Veterans are at increased risk of suicide relative to their civilian counterparts (Office of Mental Health and Suicide Prevention, 2018). Study 1 examined an acute indicator of suicide risk, agitation, and its temporal associations with social support from spouse, family, and friends over a 9-month period using three-wave cross-lagged panel models in a sample of employed veterans (SERVe; Hammer et al., 2017). Results revealed preliminary support for a reciprocal association between agitation and some sources of support, with directionality of cross-lagged effects varying across sources. Agitation was impacted by one’s relationships with family, whereas family support predicted subsequent agitation. For coupled veterans, spousal support predicted subsequent agitation. Social support from friends was not related to agitation longitudinally, illuminating nuances in the temporal associations between agitation and social support from spouse, family, and friends.

Marital transitions, widowhood or divorce, are incredibly stressful for older adults and have long-term impacts on mental health and well-being (Lin et al., 2019; Sasson & Umberson, 2014). Study 2 also took a longitudinal approach to examining social relationships and mental health by examining support and strain from multiple sources (spouse, family, friends, and children) as predictors of depressive symptom trajectories prior to and following a marital transition using latent piecewise growth curve modeling.
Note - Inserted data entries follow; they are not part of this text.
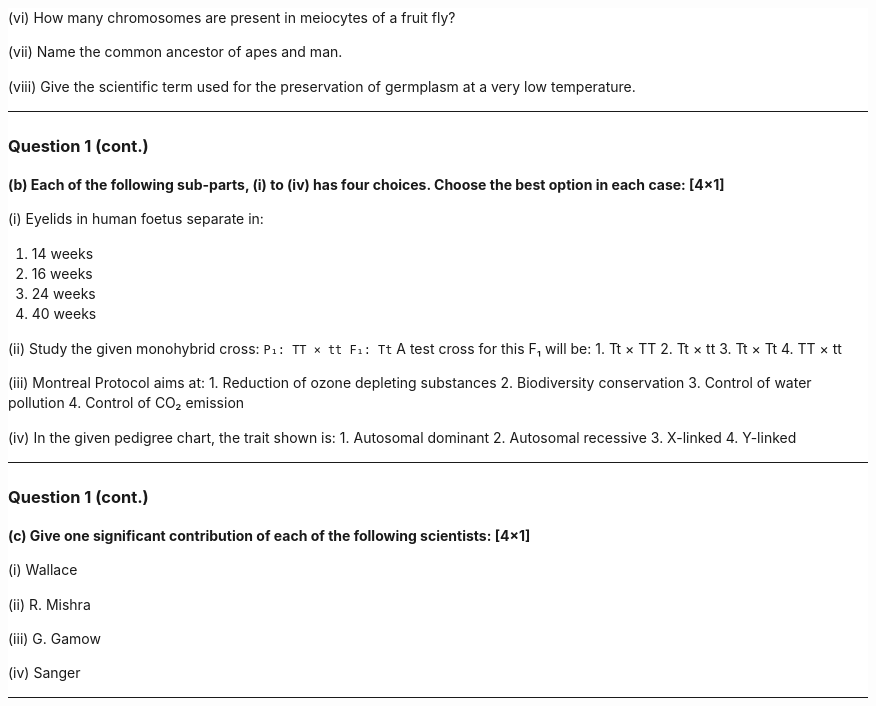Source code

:(vi) How many chromosomes are present in meiocytes of a fruit fly?

(vii) Name the common ancestor of apes and man.

(viii) Give the scientific term used for the preservation of germplasm at a very low temperature.

---

### Question 1 (cont.)

**(b) Each of the following sub-parts, (i) to (iv) has four choices. Choose the best option in each case: [4×1]**

(i) Eyelids in human foetus separate in:
   1. 14 weeks
   2. 16 weeks
   3. 24 weeks
   4. 40 weeks

(ii) Study the given monohybrid cross:
    ```
    P₁: TT × tt
    F₁: Tt
    ```
    A test cross for this F₁ will be:
    1. Tt × TT
    2. Tt × tt
    3. Tt × Tt
    4. TT × tt

(iii) Montreal Protocol aims at:
     1. Reduction of ozone depleting substances
     2. Biodiversity conservation
     3. Control of water pollution
     4. Control of CO₂ emission

(iv) In the given pedigree chart, the trait shown is:
    1. Autosomal dominant
    2. Autosomal recessive
    3. X-linked
    4. Y-linked

---

### Question 1 (cont.)

**(c) Give one significant contribution of each of the following scientists: [4×1]**

(i) Wallace

(ii) R. Mishra

(iii) G. Gamow

(iv) Sanger

---
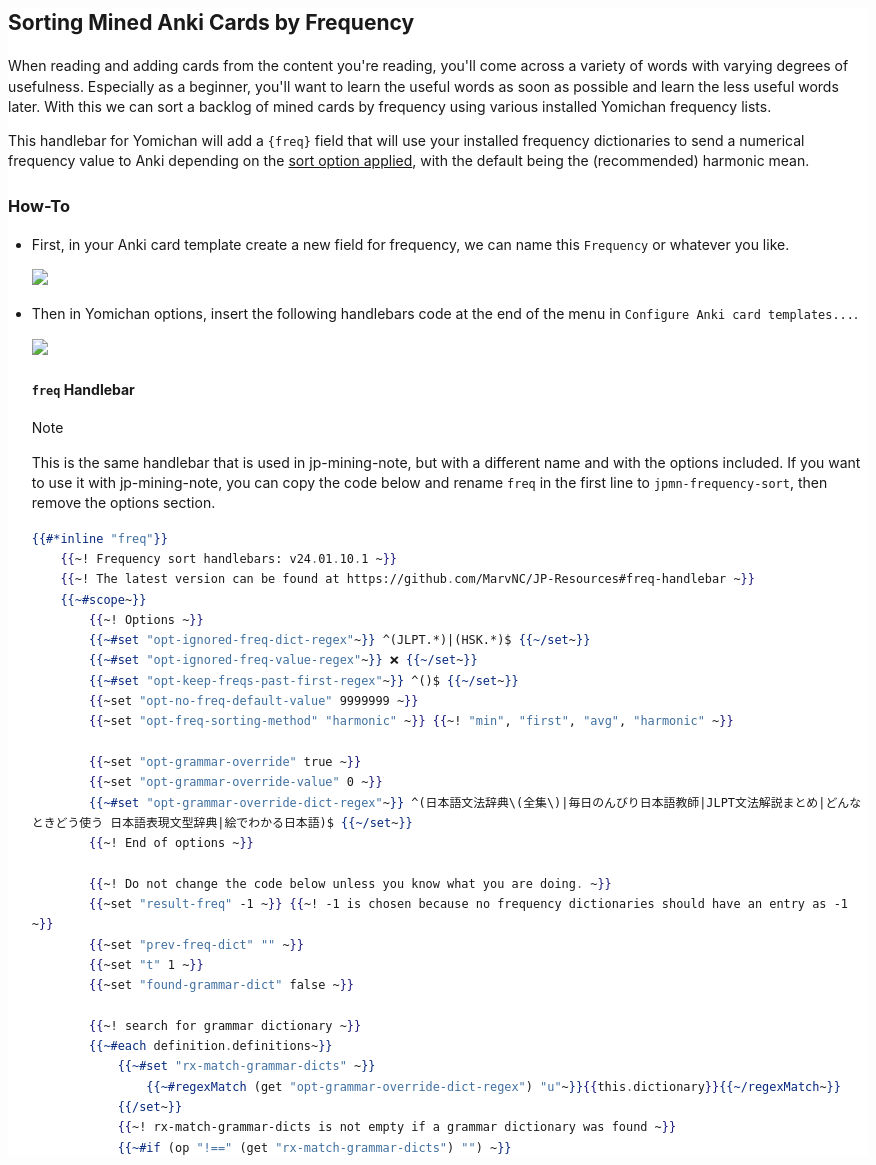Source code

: ## Sorting Mined Anki Cards by Frequency

When reading and adding cards from the content you're reading, you'll come across a variety of words with varying degrees of usefulness. Especially as a beginner, you'll want to learn the useful words as soon as possible and learn the less useful words later. With this we can sort a backlog of mined cards by frequency using various installed Yomichan frequency lists.

This handlebar for Yomichan will add a `{freq}` field that will use your installed frequency dictionaries to send a numerical frequency value to Anki depending on the [sort option applied](#freq-settings), with the default being the (recommended) harmonic mean.

### How-To

- First, in your Anki card template create a new field for frequency, we can name this `Frequency` or whatever you like.

  ![](images/anki_Fields_for_Mining_2022-07-10_10-12-31.png)

- Then in Yomichan options, insert the following handlebars code at the end of the menu in `Configure Anki card templates...`.

  ![](images/chrome_Yomichan_Settings_-_Google_Chrome_2022-07-10_10-10-26.png)

  #### `freq` Handlebar

  > [!NOTE]
  > This is the same handlebar that is used in jp-mining-note, but with a different name and with the options included. If you want to use it with jp-mining-note, you can copy the code below and rename `freq` in the first line to `jpmn-frequency-sort`, then remove the options section.

  ```handlebars
  {{#*inline "freq"}}
      {{~! Frequency sort handlebars: v24.01.10.1 ~}}
      {{~! The latest version can be found at https://github.com/MarvNC/JP-Resources#freq-handlebar ~}}
      {{~#scope~}}
          {{~! Options ~}}
          {{~#set "opt-ignored-freq-dict-regex"~}} ^(JLPT.*)|(HSK.*)$ {{~/set~}}
          {{~#set "opt-ignored-freq-value-regex"~}} ❌ {{~/set~}}
          {{~#set "opt-keep-freqs-past-first-regex"~}} ^()$ {{~/set~}}
          {{~set "opt-no-freq-default-value" 9999999 ~}}
          {{~set "opt-freq-sorting-method" "harmonic" ~}} {{~! "min", "first", "avg", "harmonic" ~}}

          {{~set "opt-grammar-override" true ~}}
          {{~set "opt-grammar-override-value" 0 ~}}
          {{~#set "opt-grammar-override-dict-regex"~}} ^(日本語文法辞典\(全集\)|毎日のんびり日本語教師|JLPT文法解説まとめ|どんなときどう使う 日本語表現文型辞典|絵でわかる日本語)$ {{~/set~}}
          {{~! End of options ~}}

          {{~! Do not change the code below unless you know what you are doing. ~}}
          {{~set "result-freq" -1 ~}} {{~! -1 is chosen because no frequency dictionaries should have an entry as -1 ~}}
          {{~set "prev-freq-dict" "" ~}}
          {{~set "t" 1 ~}}
          {{~set "found-grammar-dict" false ~}}

          {{~! search for grammar dictionary ~}}
          {{~#each definition.definitions~}}
              {{~#set "rx-match-grammar-dicts" ~}}
                  {{~#regexMatch (get "opt-grammar-override-dict-regex") "u"~}}{{this.dictionary}}{{~/regexMatch~}}
              {{/set~}}
              {{~! rx-match-grammar-dicts is not empty if a grammar dictionary was found ~}}
              {{~#if (op "!==" (get "rx-match-grammar-dicts") "") ~}}
  ```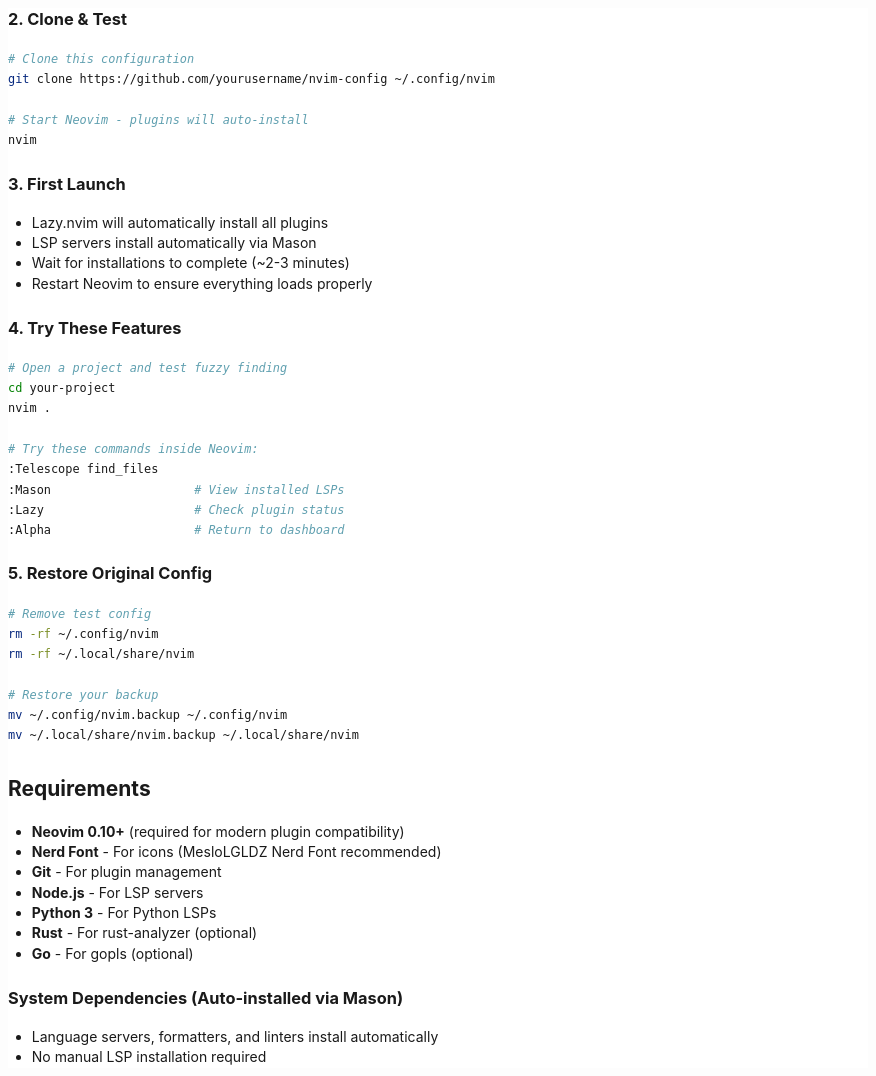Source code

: ### 2. **Clone & Test**
```bash
# Clone this configuration
git clone https://github.com/yourusername/nvim-config ~/.config/nvim

# Start Neovim - plugins will auto-install
nvim
```

### 3. **First Launch**
- Lazy.nvim will automatically install all plugins
- LSP servers install automatically via Mason
- Wait for installations to complete (~2-3 minutes)
- Restart Neovim to ensure everything loads properly

### 4. **Try These Features**
```bash
# Open a project and test fuzzy finding
cd your-project
nvim .

# Try these commands inside Neovim:
:Telescope find_files
:Mason                    # View installed LSPs
:Lazy                     # Check plugin status
:Alpha                    # Return to dashboard
```

### 5. **Restore Original Config**
```bash
# Remove test config
rm -rf ~/.config/nvim
rm -rf ~/.local/share/nvim

# Restore your backup
mv ~/.config/nvim.backup ~/.config/nvim
mv ~/.local/share/nvim.backup ~/.local/share/nvim
```

##  Requirements

- **Neovim 0.10+** (required for modern plugin compatibility)
- **Nerd Font** - For icons (MesloLGLDZ Nerd Font recommended)
- **Git** - For plugin management
- **Node.js** - For LSP servers
- **Python 3** - For Python LSPs
- **Rust** - For rust-analyzer (optional)
- **Go** - For gopls (optional)

### System Dependencies (Auto-installed via Mason)
- Language servers, formatters, and linters install automatically
- No manual LSP installation required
Social strain did not emerge as a significant predictor of depressive symptom trajectories post-marital transition. Social support from spouse was related to more difficult mental health recoveries after transition, whereas social support from friends was related to a quicker adjustment. These results provide additional evidence for the importance of a strong friend network to mitigate the detrimental effects of marital transitions on mental health among older adults adjusting to widowhood or divorce.

Military-connected individuals are at increased risk for mental health disorders and adverse behavioral health outcomes (Mohr et al., 2018; Office of Mental Health and Suicide Prevention, 2018; Steenkamp et al., 2015) but are less likely to seek help for mental health problems than physical health problems (Britt, 2000). Previous research indicates that social support, mental health stigma, and organizational barriers to care impact service member behavioral health and treatment seeking for many military-connected individuals (Coleman et al., 2017). Study 3 aimed to elucidate the interactive effects of social relationships and suicide risk factors on behavioral health care utilization, utilizing a sample of active-duty soldiers who participated in the Resilience-Supportive Leadership Training (RESULT) study. Main effects models revealed that perceived partner responsiveness, stigma, and barriers to care were all associated with less frequent behavioral health treatment use. For coupled participants, perceived partner responsiveness attenuated the effects of stigma and barriers to care on treatment use, evidenced by results of moderation models. Study 3 findings highlight the important role spouses play in the process of treatment seeking and utilization among this high-risk sample. Taken together, this series of studies provides evidence for the importance of including distinct sources of social support when examining the interactive effects of mental health and social relationships over time, ultimately informing future interventions targeting social relationships to improve mental health and as inform barriers and facilitators to seeking behavioral health care.